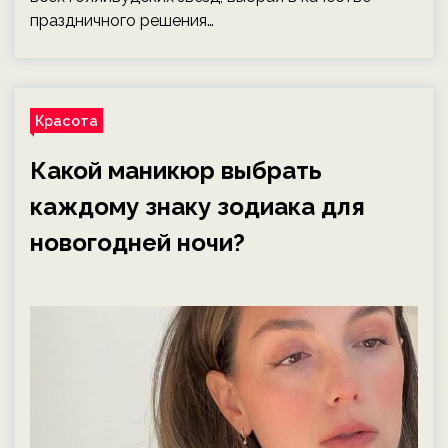
праздничного решения…
Красота
Какой маникюр выбрать
каждому знаку зодиака для
новогодней ночи?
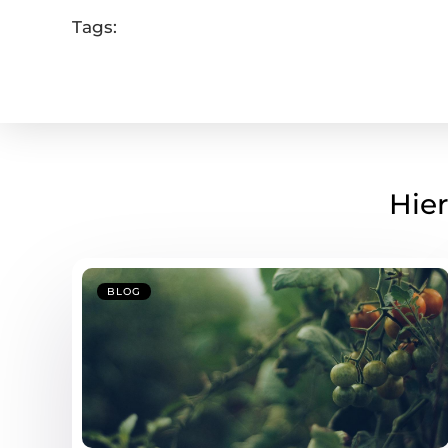
Tags:
Hier
BLOG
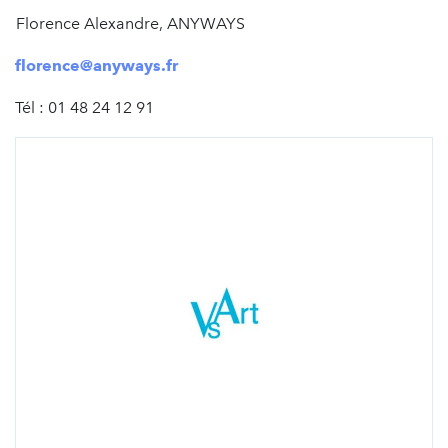
Florence Alexandre, ANYWAYS
florence@anyways.fr
Tél : 01 48 24 12 91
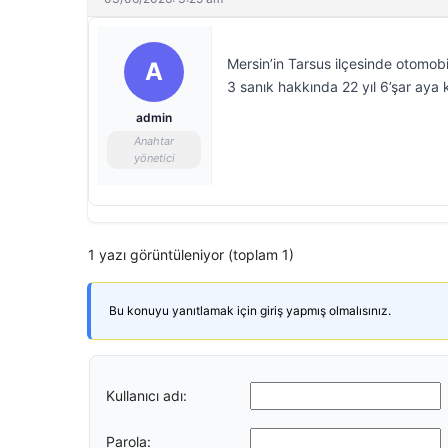
Mersin’in Tarsus ilçesinde otomobild
A
3 sanık hakkında 22 yıl 6’şar aya 
admin
Anahtar
yönetici
1 yazı görüntüleniyor (toplam 1)
Bu konuyu yanıtlamak için giriş yapmış olmalısınız.
Kullanıcı adı:
Parola:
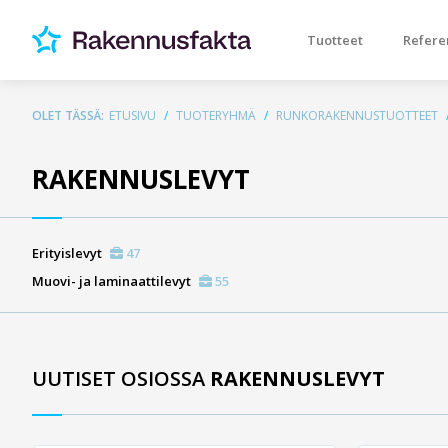
Tuotteet
Refere
OLET TÄSSÄ:
ETUSIVU
TUOTERYHMÄ
RUNKORAKENNUSTUOTTEET
RAKENNUSLEVYT
Erityislevyt
47
Muovi- ja laminaattilevyt
55
UUTISET OSIOSSA
RAKENNUSLEVYT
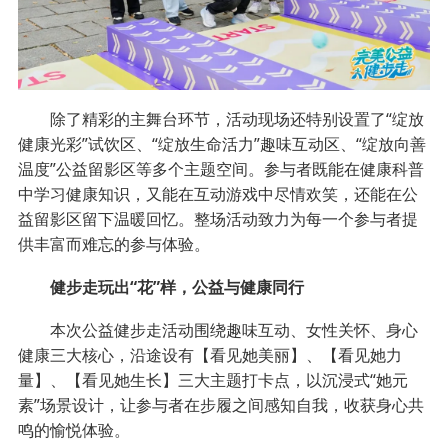
除了精彩的主舞台环节，活动现场还特别设置了“绽放
健康光彩”试饮区、“绽放生命活力”趣味互动区、“绽放向善
温度”公益留影区等多个主题空间。参与者既能在健康科普
中学习健康知识，又能在互动游戏中尽情欢笑，还能在公
益留影区留下温暖回忆。整场活动致力为每一个参与者提
供丰富而难忘的参与体验。
健步走玩出“花”样，公益与健康同行
本次公益健步走活动围绕趣味互动、女性关怀、身心
健康三大核心，沿途设有【看见她美丽】、【看见她力
量】、【看见她生长】三大主题打卡点，以沉浸式“她元
素”场景设计，让参与者在步履之间感知自我，收获身心共
鸣的愉悦体验。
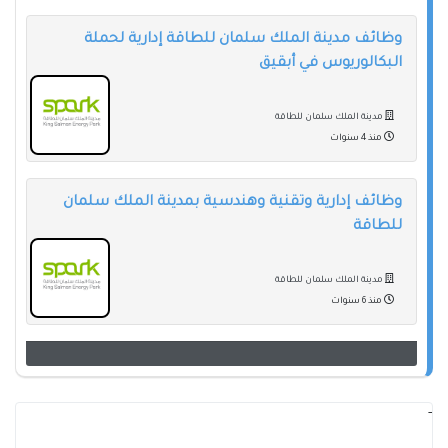
وظائف مدينة الملك سلمان للطاقة إدارية لحملة
البكالوريوس في أبقيق
مدينة الملك سلمان للطاقة
منذ 4 سنوات
وظائف إدارية وتقنية وهندسية بمدينة الملك سلمان
للطاقة
مدينة الملك سلمان للطاقة
منذ 6 سنوات
-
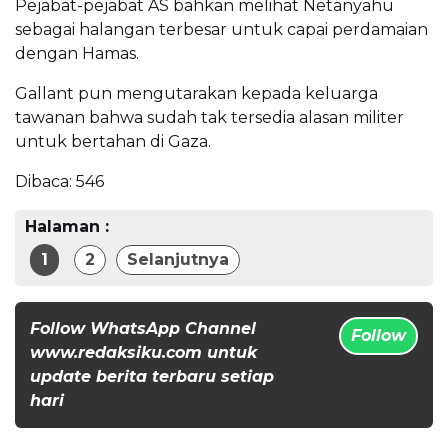
Pejabat-pejabat AS bahkan melihat Netanyahu
sebagai halangan terbesar untuk capai perdamaian
dengan Hamas.
Gallant pun mengutarakan kepada keluarga
tawanan bahwa sudah tak tersedia alasan militer
untuk bertahan di Gaza.
Dibaca:
546
Halaman :
1
2
Selanjutnya
Follow WhatsApp Channel
Follow
www.redaksiku.com untuk
update berita terbaru setiap
hari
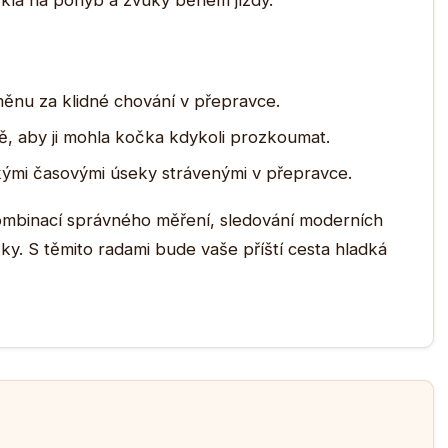
ykla na pohyb a zvuky během jízdy.
ěnu za klidné chování v přepravce.
, aby ji mohla kočka kdykoli prozkoumat.
kými časovými úseky strávenými v přepravce.
ombinací správného měření, sledování moderních
čky. S těmito radami bude vaše příští cesta hladká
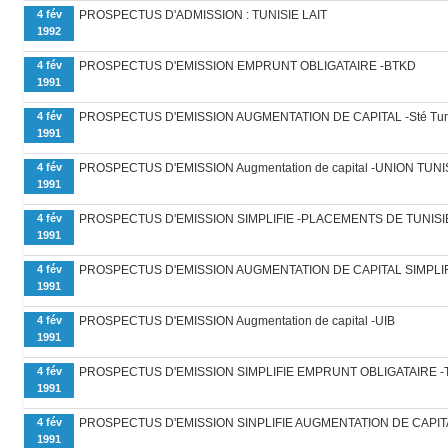
4 fév
PROSPECTUS D'ADMISSION : TUNISIE LAIT
1992
4 fév
PROSPECTUS D'EMISSION EMPRUNT OBLIGATAIRE -BTKD
1991
4 fév
PROSPECTUS D'EMISSION AUGMENTATION DE CAPITAL -Sté Tunisi
1991
4 fév
PROSPECTUS D'EMISSION Augmentation de capital -UNION TUN
1991
4 fév
PROSPECTUS D'EMISSION SIMPLIFIE -PLACEMENTS DE TUNISIE
1991
4 fév
PROSPECTUS D'EMISSION AUGMENTATION DE CAPITAL SIMPLIFI
1991
4 fév
PROSPECTUS D'EMISSION Augmentation de capital -UIB
1991
4 fév
PROSPECTUS D'EMISSION SIMPLIFIE EMPRUNT OBLIGATAIRE -T
1991
4 fév
PROSPECTUS D'EMISSION SINPLIFIE AUGMENTATION DE CAPIT
1991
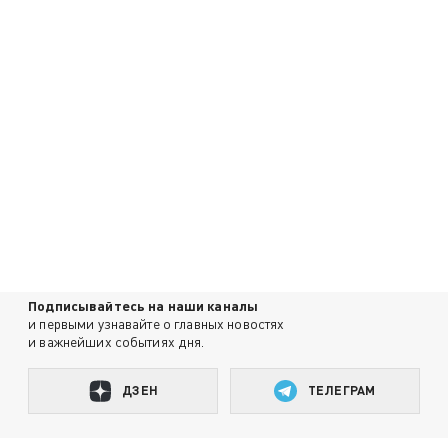
Подписывайтесь на наши каналы
и первыми узнавайте о главных новостях
и важнейших событиях дня.
ДЗЕН
ТЕЛЕГРАМ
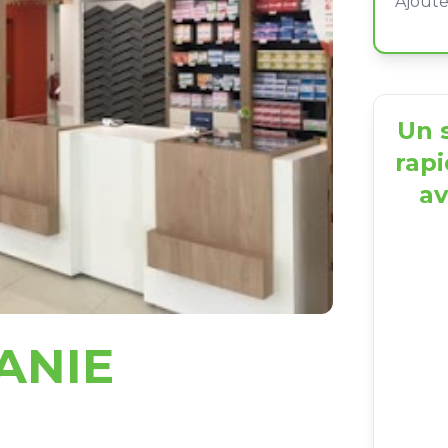
Un s
rapi
av
ANIE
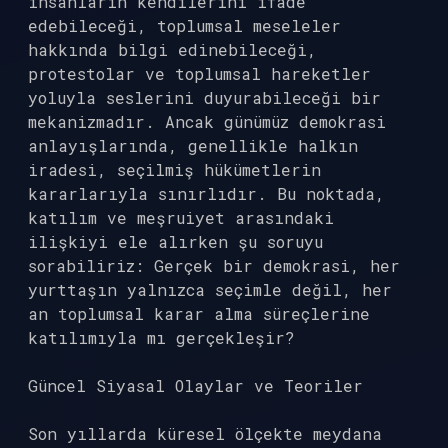
insanların kendilerini ifade
edebileceği, toplumsal meseleler
hakkında bilgi edinebileceği,
protestolar ve toplumsal hareketler
yoluyla seslerini duyurabileceği bir
mekanizmadır. Ancak günümüz demokrasi
anlayışlarında, genellikle halkın
iradesi, seçilmiş hükümetlerin
kararlarıyla sınırlıdır. Bu noktada,
katılım ve meşruiyet arasındaki
ilişkiyi ele alırken şu soruyu
sorabiliriz: Gerçek bir demokrasi, her
yurttaşın yalnızca seçimle değil, her
an toplumsal karar alma süreçlerine
katılımıyla mı gerçekleşir?
Güncel Siyasal Olaylar ve Teoriler
Son yıllarda küresel ölçekte meydana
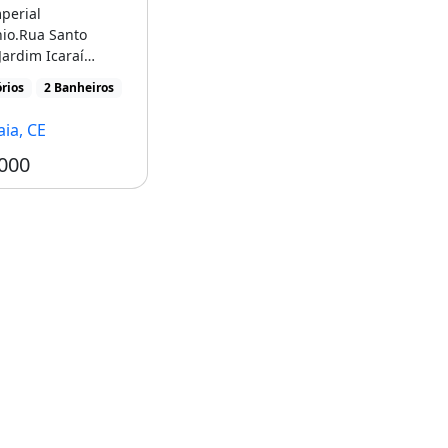
perial
io.Rua Santo
Jardim Icaraí
89m² 3 quartos 1
rios
2 Banheiros
nheiro [...]
ia, CE
000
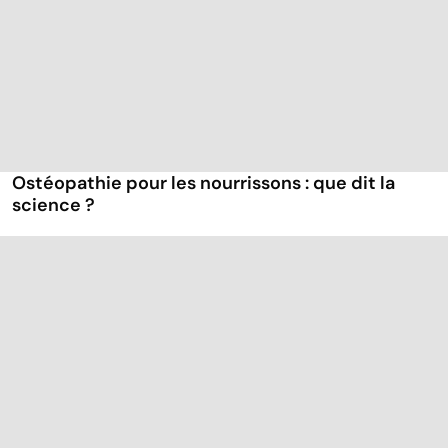
Ostéopathie pour les nourrissons : que dit la
science ?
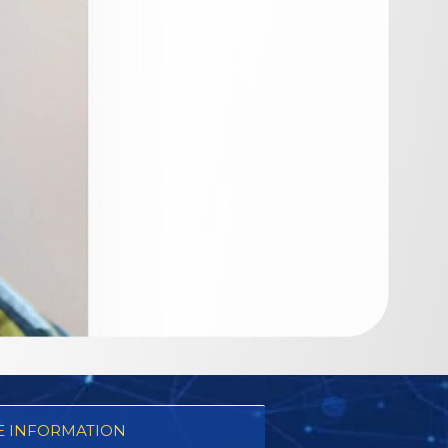
 INFORMATION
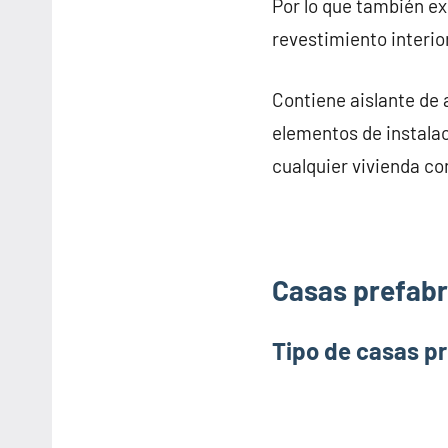
Por lo que también e
revestimiento interior
Contiene aislante de 
elementos de instalac
cualquier vivienda co
Casas prefabr
Tipo de casas p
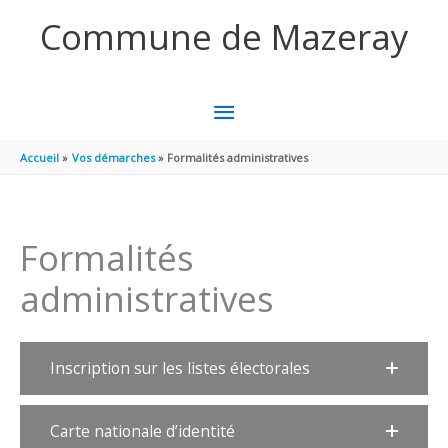
Aller au contenu
Aller au pied de page
Commune de Mazeray
MENU
PRINCIPAL
Accueil
Vos démarches
Formalités administratives
Formalités
administratives
Inscription sur les listes électorales
Carte nationale d’identité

|---|

_Work item_
Nothing but the lines above from the line with "elementos de instalac" up to and including the line with "Inscription sur les listes électorales" should be returned, exactly as written and without pictures.

_Expected answer_
elementos de instalac
cualquier vivienda co
Casas prefabr
Tipo de casas p
Aller au contenu
Aller au pied de page
Commune de Mazeray
MENU
PRINCIPAL
Accueil
Vos démarches
Formalités administratives
Formalités
administratives
Inscription sur les listes électorales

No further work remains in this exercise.